On the Christian calendar, the day of the dead, All Saints’ Day, comes in the darkening of the year, when the harvest is in, the fields lie broken and dreary winter starts up the lane. We hear the rustling of ghosts in the fallen leaves skittering behind the last children of Halloween. We feel the chill breath of shortening days.

On America’s official calendar, the day of the dead, Memorial Day, comes with the full flood of springtime, when the seed of the world so thickens the air that eyes sting and noses run, Nature’s lust for life bursts out in every bud and flower; the grass is greener, the sky is bluer. What a marvelous notion. A commemorat­ion of lives lost – at the moment when every fiber and filament is saturated with new beginnings.

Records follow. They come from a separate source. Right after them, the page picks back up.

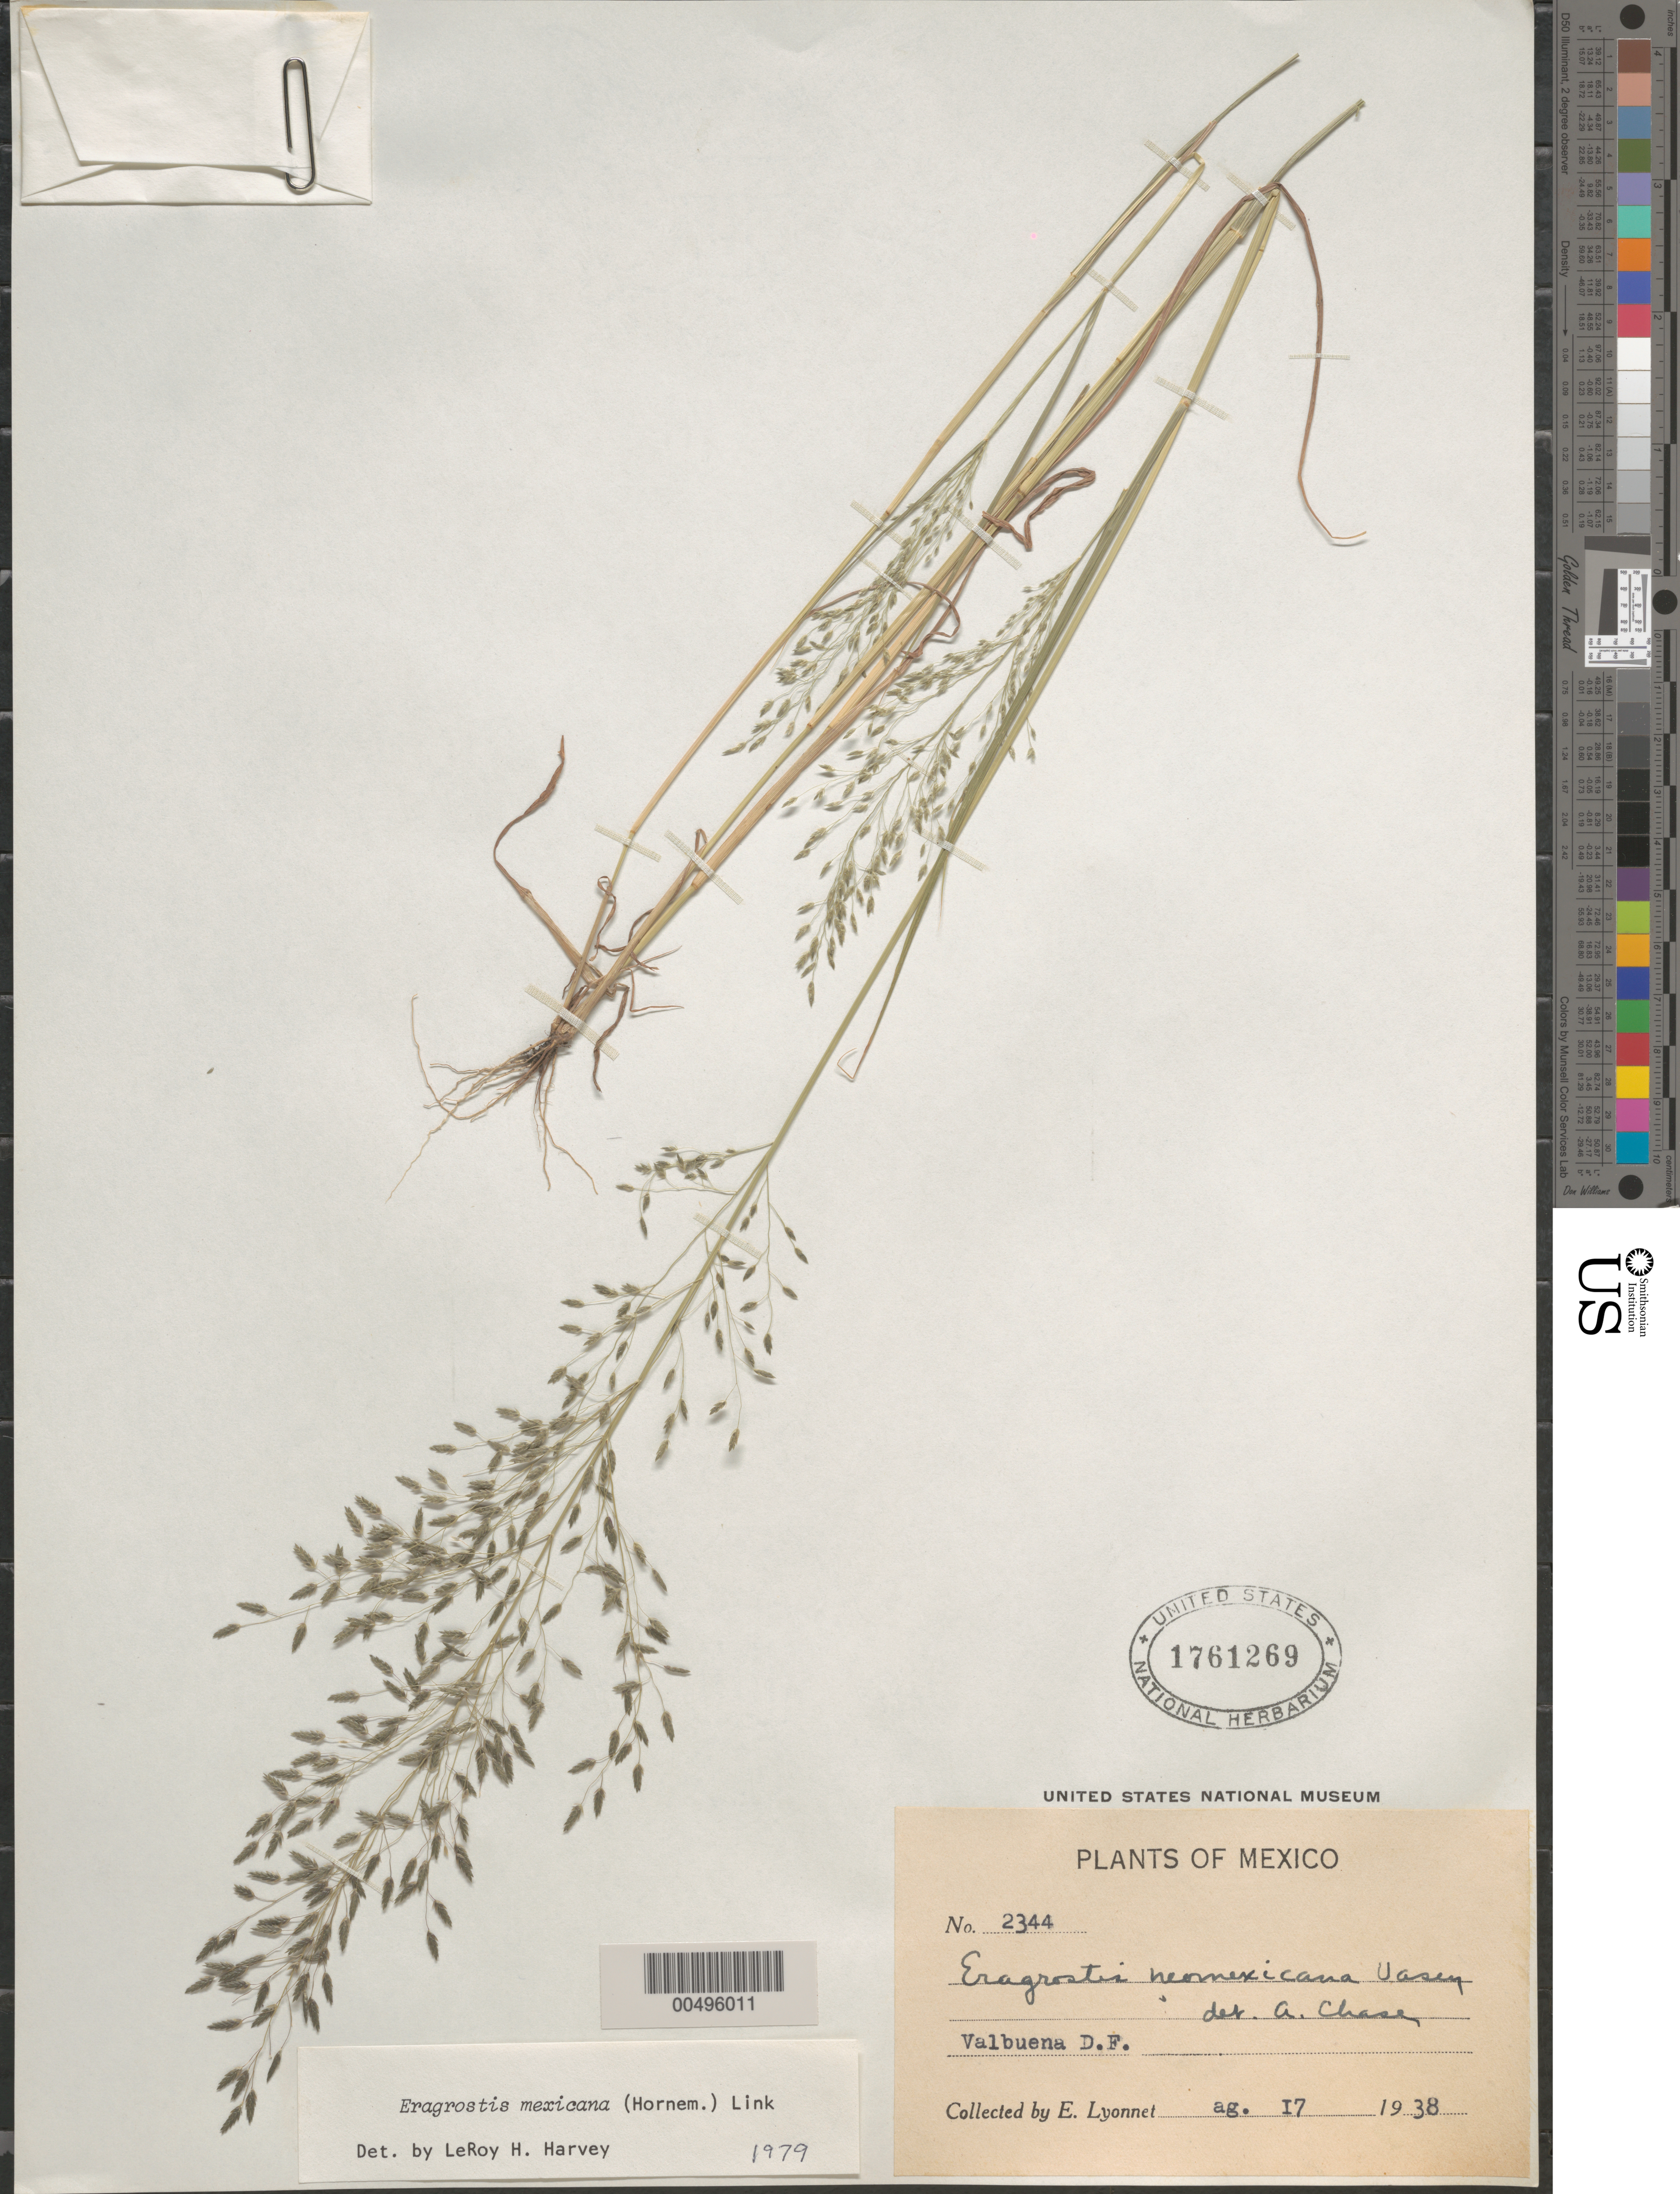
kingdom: Plantae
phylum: Tracheophyta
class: Liliopsida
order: Poales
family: Poaceae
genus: Eragrostis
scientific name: Eragrostis mexicana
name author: (Hornem.) Link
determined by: Harvey, L. H.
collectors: Bro. E. Lyonnet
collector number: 2344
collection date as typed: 17 Aug 1938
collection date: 1938-08-17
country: Mexico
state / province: Distrito Federal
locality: Valbuena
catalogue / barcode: US 1761269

Some people are scandalize­d by the way we mark Memorial Day. Appalled by the lack of solemnity, by the barbecues and baseball games, the beer drinking and suntanning, the flirtation­s and frivolity, the shrieking toddlers dashing through lawn sprinklers, the music blaring through the windows of parked cars long after the sun goes down. This bacchanali­a seems disrespect­ful to those we claim to honor.

But those who die for comrades and country do not die for the sake of mourning. They must have thought in their last days and hours of ballgames or cold bottles of beer, of love and passion, of laughing children or stirring music – of something joyful. “Life is real! Life is earnest!” as Henry Wadsworth Longfellow wrote. “And the grave is not its goal.” We honor them in part by honoring their happiness as well as their pain, their gains as well as their loss; how they lived, not just how they died.

On this Memorial Day we have new memories to honor. The pandemic takes its toll on nurses and doctors – not infantryme­n. On EMTs and orderlies, not bomber crews. Their real and earnest lives, given in service to the nation, point to a goal beyond the grave.

Abraham Lincoln, on the Gettysburg battlefiel­d, said memorably that the goal of so much death was “a new birth.” The origins of Memorial Day reflect this idea, that we honor the dead by more fully living as one nation, one people, one community. In one of the holiday’s many roots, the women of Columbus, Mississipp­i, went in the first post-Civil War springtime to decorate the resting places of the fallen, Gray and Blue alike. When he learned of the gesture, a lawyer and poet in the North named Francis Miles Finch embraced this new beginning. “They banish our anger forever / When they laurel the graves of our dead,” he wrote.

This covid war has become a source of division (though hardly as divisive as that one). All wars, even the noblest, strain our bonds and test our unity, because wars involve uncertaint­y, uncertaint­y creates mistakes and mistakes invite recriminat­ions. But when we remember those who gave the last full measure of devotion, we do so together. Memorial Day is an affirmatio­n that what we share is worth even the greatest sacrifices, that a nation worth dying for is also worth living for. Rememberin­g isn’t an end but a beginning.